Levar a mensagem àqueles que ainda não conhecem NA e que ainda sofrem. Quando estamos ajudando alguém, estamos ajudando a Deus a nos ajudar. Quando fazemos pelos outros, Deus faz por nós aquilo que não conseguimos.



Nunca vi nada mais lindo e profundo na minha vida, e falo isso sem um pingo de exagero!
Precisamos aprender a ser pessoas melhores a cada dia de nossas vidas, pois a vida foi o presente mais lindo que Deus nos deu, e a única coisa que Ele nos pede é que a gente cuide dela direitinho!
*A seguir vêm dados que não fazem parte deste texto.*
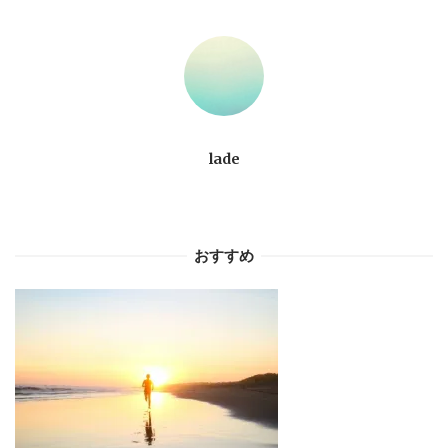
ー
シ
ョ
lade
ン
おすすめ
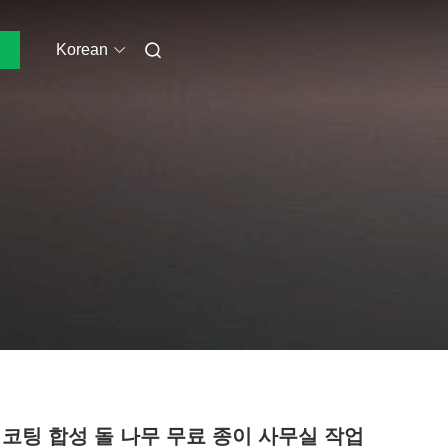
Korean
 코팅 합성 돌 나무 무료 종이 사무실 작업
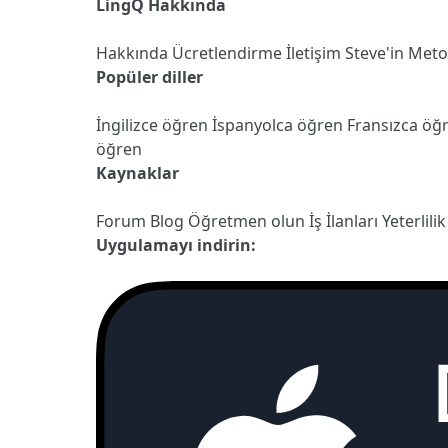
LingQ Hakkında
Hakkında
Ücretlendirme
İletişim
Steve'in Met
Popüler diller
İngilizce öğren
İspanyolca öğren
Fransızca öğ
öğren
Kaynaklar
Forum
Blog
Öğretmen olun
İş İlanları
Yeterlilik
Uygulamayı indirin:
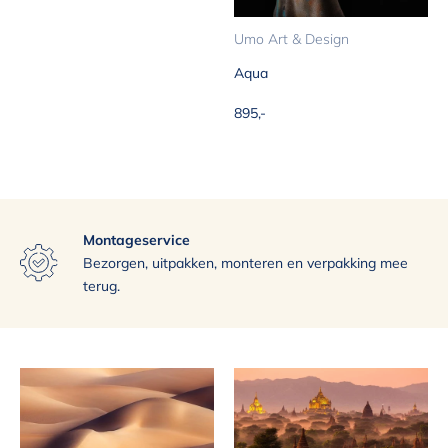
Umo Art & Design
Aqua
Aanbiedingsprijs
895,-
Montageservice
Exclusief assortiment
Uitstekende bezorgservice
Bezorgen, uitpakken, monteren en verpakking mee
terug.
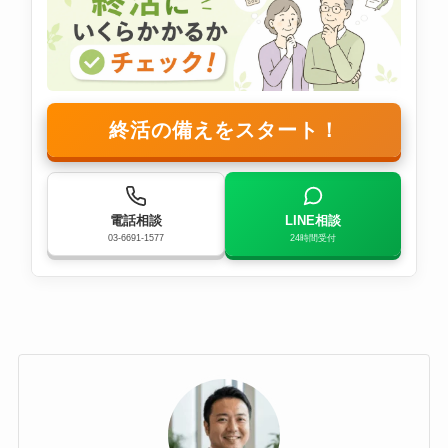
終活の備えをスタート！
電話相談
LINE相談
03-6691-1577
24時間受付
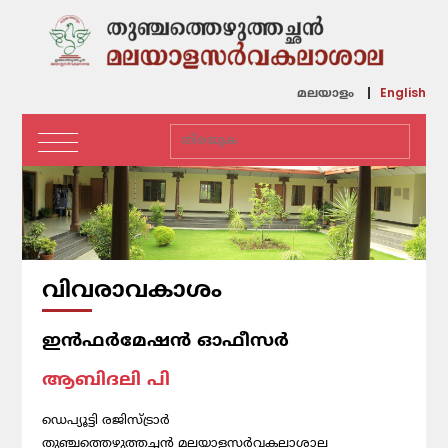
English
മലയാളം
വിവരാവകാശം
ഇന്‍ഫര്‍മേഷന്‍ ഓഫീസര്‍
ആബിദലി പി
ഡെപ്യൂട്ടി രജിസ്ട്രാർ
തുഞ്ചത്തെഴുത്തച്ഛന്‍ മലയാളസര്‍വകലാശാല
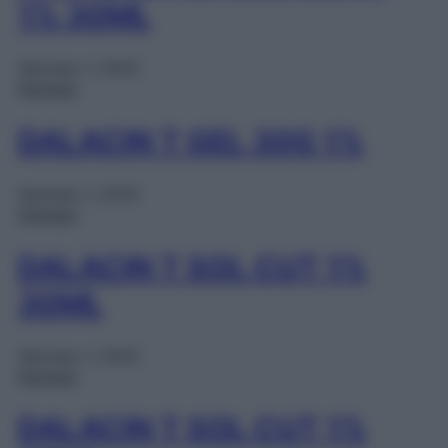
1% 30ML
Gennaio 1, 2025
Farmaci
DALACIN T GEL 30G 1%
Gennaio 1, 2025
Farmaci
DALACIN T SOL CUT 1%
30ML
Gennaio 1, 2025
Farmaci
DALACIN T SOL CUT 1%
E para fechar com chave de ouro, veja parte da leitura do dia 4 de Novembro do livro 'Só Por Hoje':


Troca de Amor
"(...) damos amor porque ele também nos foi dado tão livremente. Novas fronteiras se abrem para nós, à medida que aprendemos a amar. O amor pode ser o fluxo de energia vital de uma pessoa para outra."
(...)
Só por hoje: A vida é uma nova fronteira para mim e o veículo que vou usar para explorá-la é o amor. Eu vou dar de graça o amor que recebi.

Espero que tenham ótimas próximas 24 horas...
Boa noite!

Um comentário:

  1. Obrigada por partilhar conosco seus aprendizados, suas palavras muito me ajudam e, especialmente, hoje, me trouxeram paz!